Tarea 1: Cita literalmente el pasaje del texto sobre García Uriburu que comienza en las palabras "El mismo espanto" y termina después de "problemas? Desde luego.".

Fragmento del texto:
>>

El mismo espanto que lo llevó en 1999 a trabajar con fotos digitales intervenidas en una exposición que tituló Empresas Contaminantes Auspician, “jugando con la idea de que el sponsor por un lado blanquea y por otro contamina, en ese doble mensaje típico de la Argentina. Fue una denuncia total.” ¿Qué si le trajo problemas? Desde luego.
La metáfora del árbol
En estricta coherencia con todos estos emprendimientos, García Uriburu ha consagrado altas dosis de energía a la plantación de árboles y a la defensa de plantas cuya supervivencia ha peligrado por distintos causas. En 1980, los militares que gobiernan el país se percatan de que los plátanos de la Plaza Grand Bourg disimulan un tanto las placas de la fachada del Instituto Sanmartiniano, y sin más deciden eliminarlos. Llegan a derribar uno, pero Nicolás –que vive en el barrio– lo advierte y envía una sentida carta de protesta al diario La Nación (como lo había hecho casi una década antes para salvar los jacarandás de la Plaza Chile en una cruzada que resultó parcialmente exitosa). Esta vez, la agitación pública logra cancelar el operativo y los nueve plátanos restantes todavía regalan su dignísima exuberancia centenaria.

<<

Tarea 2: Presenta como lista numerada las líneas de los registros desde la que contiene "scientific name: Chaptalia nutans" hasta el final de los registros, incluidas la primera y la última, y omite las líneas en blanco.

Datos proporcionados:

>>

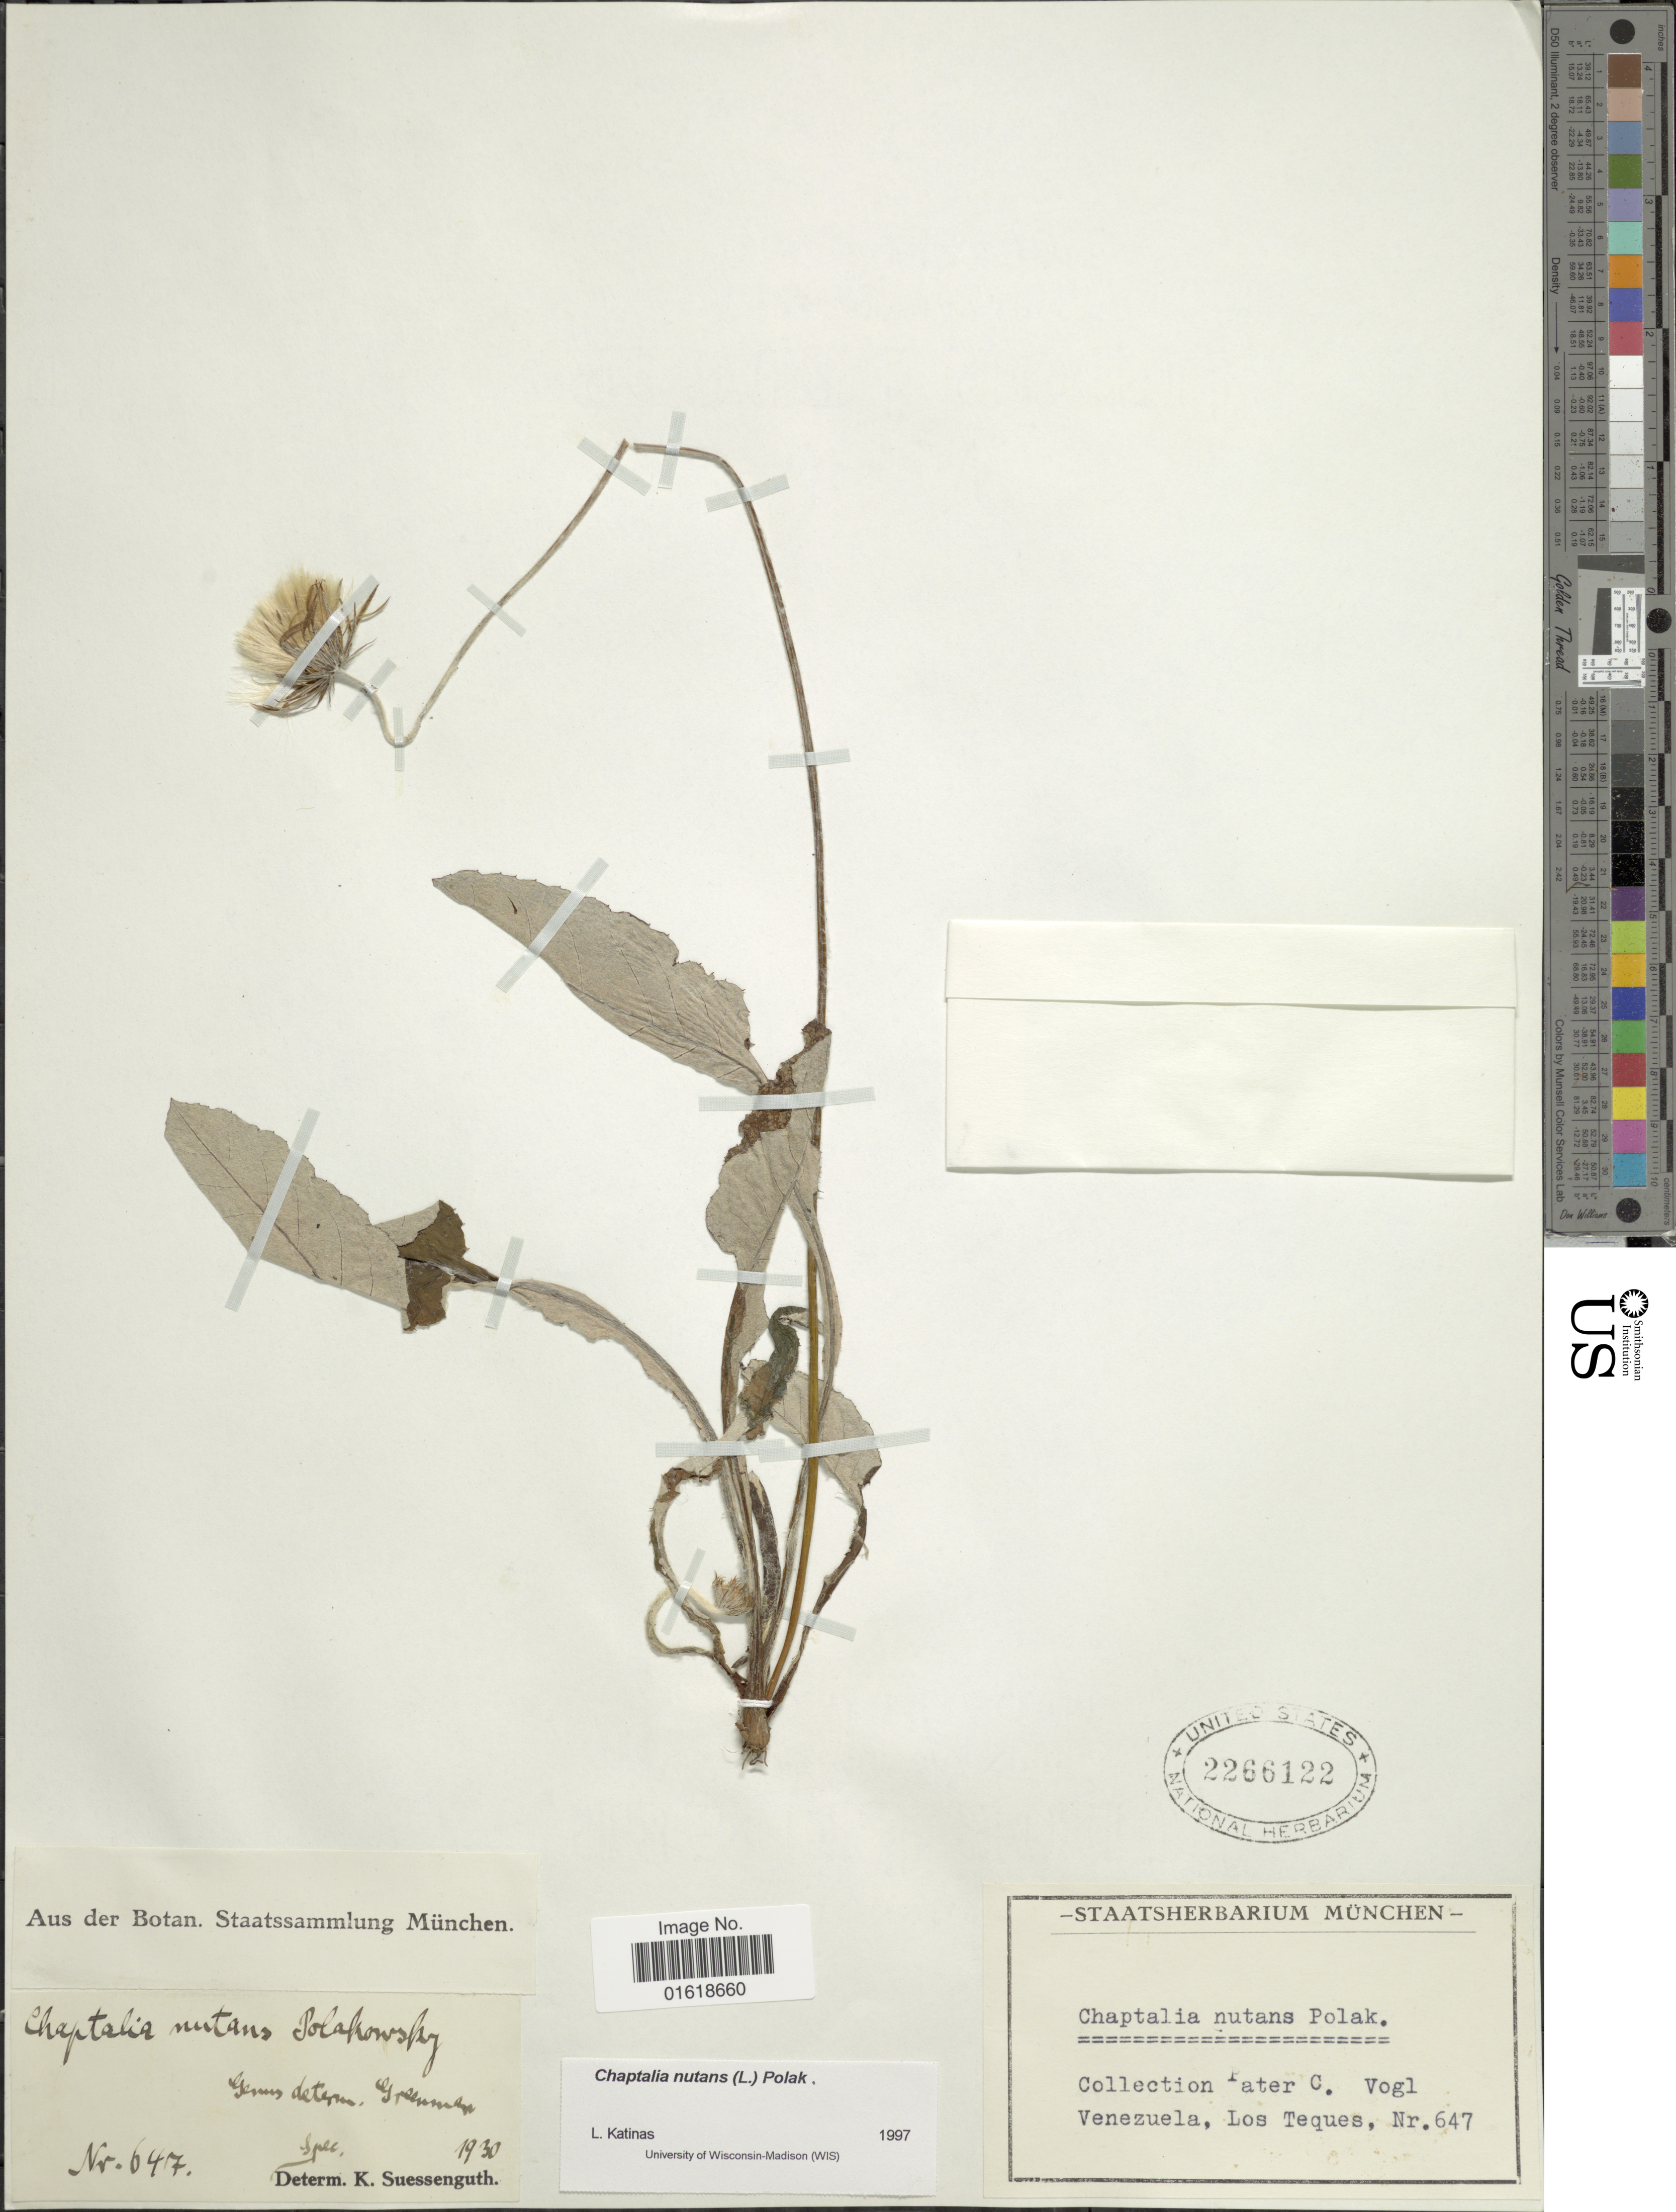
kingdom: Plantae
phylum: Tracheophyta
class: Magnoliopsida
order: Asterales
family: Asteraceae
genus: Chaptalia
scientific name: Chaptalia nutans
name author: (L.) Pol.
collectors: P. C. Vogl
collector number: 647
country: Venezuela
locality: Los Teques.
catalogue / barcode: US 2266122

<<

Respuesta correcta 1:
El mismo espanto que lo llevó en 1999 a trabajar con fotos digitales intervenidas en una exposición que tituló Empresas Contaminantes Auspician, “jugando con la idea de que el sponsor por un lado blanquea y por otro contamina, en ese doble mensaje típico de la Argentina. Fue una denuncia total.” ¿Qué si le trajo problemas? Desde luego.

Respuesta correcta 2:
1. scientific name: Chaptalia nutans
2. name author: (L.) Pol.
3. collectors: P. C. Vogl
4. collector number: 647
5. country: Venezuela
6. locality: Los Teques.
7. catalogue / barcode: US 2266122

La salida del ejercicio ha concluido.